Canin, desde esta su primera obra, muestra afinidad con esa pródiga corriente narrativa estadounidense de corte realista que, en esta segunda mitad de siglo, ha inquirido en la insatisfacción del individuo de clase media acomodada, en el malestar que experimenta el americano adulto —sobre todo el varón— a la hora de adaptarse a los modos actuales de vida y a las instituciones sobre las que tradicionalmente ha descansado la vida en sociedad, muy en especial sobre el matrimonio y la familia.

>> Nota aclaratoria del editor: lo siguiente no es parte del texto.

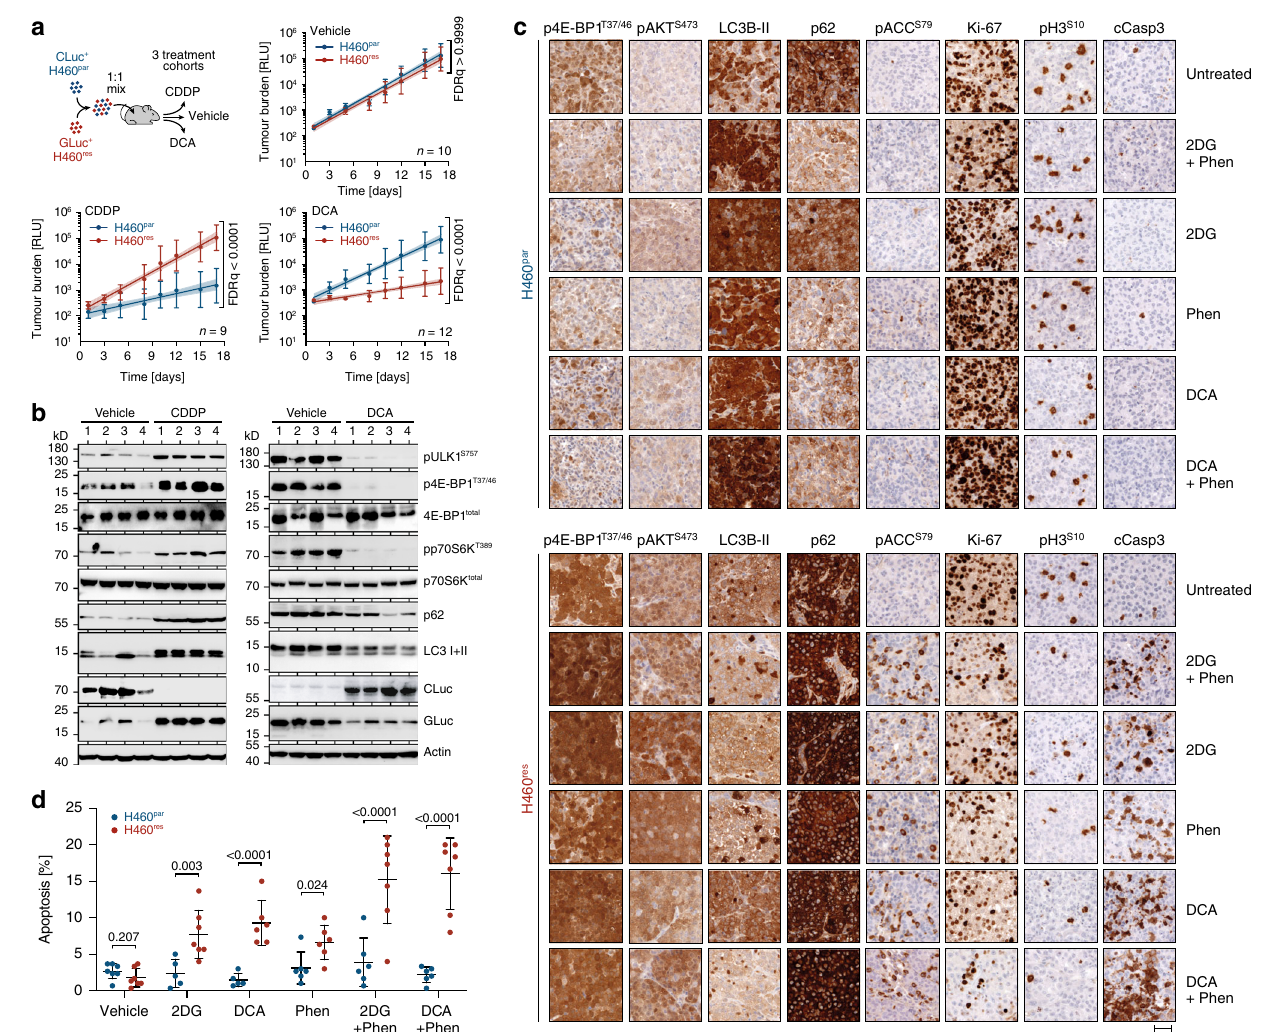
Fig. 7 Metabolic inhibitors selectively target CDDP-resistant cancer cells in vivo. a , b Mice were subcutaneously injected with a 1:1 ratio of H460 par and H460 res cells labeled with the secreted luciferases GLuc and CLuc, respectively, and treated as indicated. Tumor burden was quanti fi ed separately for each cell type by longitudinal luciferase activity measurement in blood samples. a Tumor growth curves show the tumor burden over time as mean ± SD and a linear regression curve with 95% CI, FDR q values. b Western blot of four tumors from each mouse cohort in a . c , d H460 par and H460 res cells were injected intravenously into immunode fi cient mice. Developing tumors were treated with the indicated drugs for 3 days. Tissue sections were immunostained for the indicated proteins. Shown are representative images of tumors from each treatment cohort. Scale bar, 40 µ m. d Quanti fi cation of apoptotic index (cleaved caspase-3) from n = 100 cells in three fi elds of view/mouse. Shown is the apoptotic index for individual mice, mean ± SD, FDR q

Dada la ingente cantidad de autores que transitan por estas latitudes, cabría preguntarse si no se trata de otro autor mimético, atrapado como tantos en las voces de los Updike, Ford o Carver. Felizmente, Canin ha encontrado una mirada personal sobre el incómodo estado de las cosas, misterioso e insondable al mismo tiempo, como lo es la naturaleza de cada hombre. Ahí es adonde apunta Canin, a la incapacidad de los miembros de una determinada sociedad —fácilmente reconocible— para establecer vínculos estrechos entre ellos a pesar de los años y del parentesco, a la imposibilidad, en un padre: son acontecimientos soterrados que marcan la vida cotidiana, definitiva, de ser reconocido por los otros, incluso por los más cercanos.

Los personajes de El emperador del aire se han acostumbrado a vivir en soledad, son fríos, indolentes, parcos en palabras. Canin se muestra fascinado por la relación de los padres y los hijos, por la enclenque herencia que se transmite de unos a otros, por los extraños y en apariencia minúsculos desequilibrios del comportamiento que padecen, válvulas de escape que liberan las presiones familiares y sociales, y que facilitan la adaptación al grupo. Salvo en el primero de los cuentos, Canin evita la empatia del lector con los protagonistas, los mantiene aislados, no conoce todavía —a juzgar por lo mostrado en el posterior El ladrón de palacio— la calidez de lo cómico, la redentora intervención del humor.

Un velado examen de conciencia parece recorrer el interior de estos personajes. La vejez, la infidelidad, la enfermedad, la muerte de hechos asumidos que, sin embargo, despiertan inconscientemente la necesidad de explicarse uno mismo, de repasar la propia historia, de preguntarse qué se ha hecho de la vida, si queda entre tanto paso en falso algún minúsculo hecho heroico que la redima.

Los lectores de El ladrón de palacio echarán de menos en este libro de iniciación la caricatura, la incursión de personajes tan queridos como ridículos en las situaciones más disparatadas. Sin embargo, cualquier lector advertirá la genialidad de Canin para crear expectativas, para jugar con las metáforas y para deslumbrar con los finales. Y, por supuesto, para crear atmósferas inquietantes y desarrollar personajes. Sobre un fondo gris, lacónico, sosegado, una tormenta de hielo se cierne sobre criaturas «razonablemente felices», hombres maduros, capaces siempre de controlar sus sentimientos.